Depuis la désintégration de l’Union soviétique, la Russie a entrepris des actions militaires en Tchétchénie, en Géorgie et en Ukraine. Durant la même période, les États-Unis ont entrepris plus de 50 actions militaires dans d’autres pays, non pas à leurs frontières, mais très loin de leur territoire. Ils ont plus de 800 bases militaires en dehors des EU, surtout concentrées autour de la Russie et de la Chine. Tant pour la Russie que pour les EU, il s’agit de garantir les intérêts économiques de leur économie et c’est quelque chose qu’ils ne font pas avec des mots, mais avec des armes. Depuis l’association du dollar au contrôle des matières premières et surtout du pétrole, les EU mènent des guerres afin de conserver avant tout le contrôle du pétrole et du gaz. Les guerres contre l’Irak, l’Afghanistan, la Syrie, la Libye et l’Iran s’inscrivent dans ce cadre. Hormis l’Iran, le résultat final a été que des pays magnifiques ont été complètement anéantis, avec des millions de morts et de blessés parmi la population. Avec ou sans mandat de l’ONU et surtout avec le soutien des autres pays de l’OTAN.

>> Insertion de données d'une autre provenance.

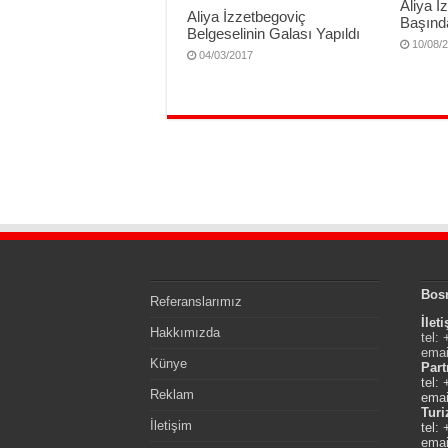
Aliya İ
Aliya İzzetbegoviç
Başında
Belgeselinin Galası Yapıldı
10/08/
04/03/2017
Bos
Referanslarımız
İlet
Hakkımızda
tel:
emai
Künye
Part
tel:
Reklam
emai
Tur
İletişim
tel:
emai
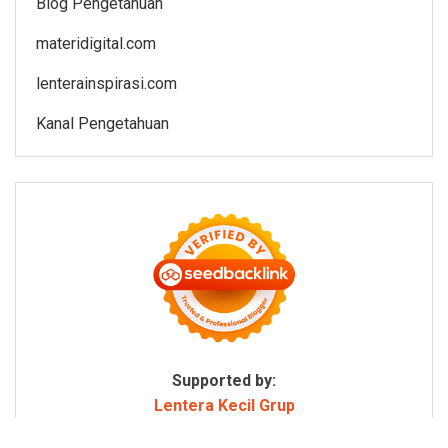
Blog Pengetahuan
materidigital.com
lenterainspirasi.com
Kanal Pengetahuan
Supported by:
Lentera Kecil Grup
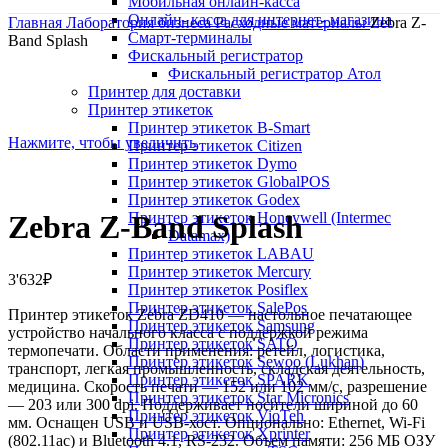
Мобильная онлайн-касса
Онлайн- касса для интернет- магазина
Главная
Лаборатория бизнеса
Расходные материалы
Zebra Z-
Смарт-терминалы
Band Splash
Фискальный регистратор
Фискальный регистратор Атол
Принтер для доставки
Принтер этикеток
Принтер этикеток B-Smart
Нажмите, чтобы увеличить
Принтер этикеток Citizen
Принтер этикеток Dymo
Принтер этикеток GlobalPOS
Принтер этикеток Godex
Принтер этикеток Honeywell (Intermec
Zebra Z-Band Splash
Datamax)
Принтер этикеток LABAU
Принтер этикеток Mercury
3'632
₽
Принтер этикеток Posiflex
Принтер этикеток SalePos
Принтер этикеток Zebra ZD410 — настольное печатающее
Принтер этикеток Samsung
устройство начального класса с поддержкой режима
Принтер этикеток SATO
термопечати. Области применения: ретейл, логистика,
Принтер этикеток Sewoo (Lukhan)
транспорт, легкая промышленность, складская деятельность,
Принтер этикеток SPARK
медицина. Скорость печати — 152 или 102 мм/с, разрешение
Принтер этикеток Star Micronics
— 203 или 300 dpi. Поддерживает носители шириной до 60
Принтер этикеток VioTeh
мм. Оснащен USB и USB-хост. Опционально: Ethernet, Wi-Fi
Принтер этикеток Xprinter
(802.11ac) и Bluetooth 4.1, RS-232. Объем памяти: 256 МБ ОЗУ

Initialement, l’Organisation du traité de l’Atlantique-Nord se donnait surtout pour but de jeter un barrage militaire commun contre l’Union soviétique. Après l’effondrement de l’Union soviétique, l’Europe ne s’est pas dépêtrée de l’hégémonie des EU. Jusqu’à ce jour, cela a des conséquences néfastes. Les EU ont provoqué la Russie non seulement en accordant leur soutien au coup d’État en Ukraine, mais aussi en plaçant des missiles à longue portée en Pologne et en Roumanie. Dirigés prétendument contre la menace iranienne. En 1962, quand l’Union soviétique avait voulu installer des missiles à Cuba, cela avait presque débouché sur une troisième guerre mondiale. Ces provocations mettent aujourd’hui sur le dos de l’Europe une guerre qui pourrait très bien la déstabiliser complètement. À l’instar des guerres des EU au Moyen-Orient, ce n’est pas l’Amérique, mais l’Europe qui a dû accueillir un afflux massif de réfugiés et cela va de nouveau être le cas. Les conséquences économiques pour l’Europe et surtout pour l’Allemagne seront catastrophiques, si les livraisons de gaz depuis la Russie doivent cesser. L’économie allemande subirait des coups durs. Telle est la principale intention des EU et du Royaume-Uni. Nord Stream 2 aurait signifié un solide coup de pouce pour l’économie allemande et, partant, européenne. Mais les EU peuvent combler le trou du marché en exportant vers l’Europe leur gaz de schiste plus cher. Et, d’un coup, le robinet du gaz serait chez les Américains, mais plus chez les Russes.  

Une guerre militaire est toujours la résultante d’une guerre économique. Les deux parties essaieront de diaboliser l’ennemi en le qualifiant « de nouvel Hitler, de fou dangereux assoiffé de pouvoir, etc. ». Les deux parties agiteront les drapeaux des valeurs comme la démocratie et la liberté, de la sécurité nationale ou internationale. L’Europe occidentale a raté l’occasion de développer une relation économique correcte avec la Russie. La cause principale réside dans la politique de sabotage des EU, qui ne reste possible que via l’occupation militaire de l’Europe occidentale par les EU, sous le parapluie de l’OTAN. Prenons le public au sérieux et ne lui servons pas d’histoires de cowboys avec « les bons et les mauvais » et dans lesquelles l’adversaire est naturellement le mauvais. Les guerres sont des tentatives pour conquérir ou sauvegarder des intérêts économiques et stratégiques via des actions militaires. Avec la guerre en Ukraine, c’est de nouveau l’Europe qui saigne et ce sont les EU qui assument le rôle de troisième larron. De toute urgence, l’Europe doit reconquérir sa souveraineté en toute indépendance vis-à-vis des EU et de l’OTAN. C’est la seule façon de garantir la paix et la sécurité en Europe.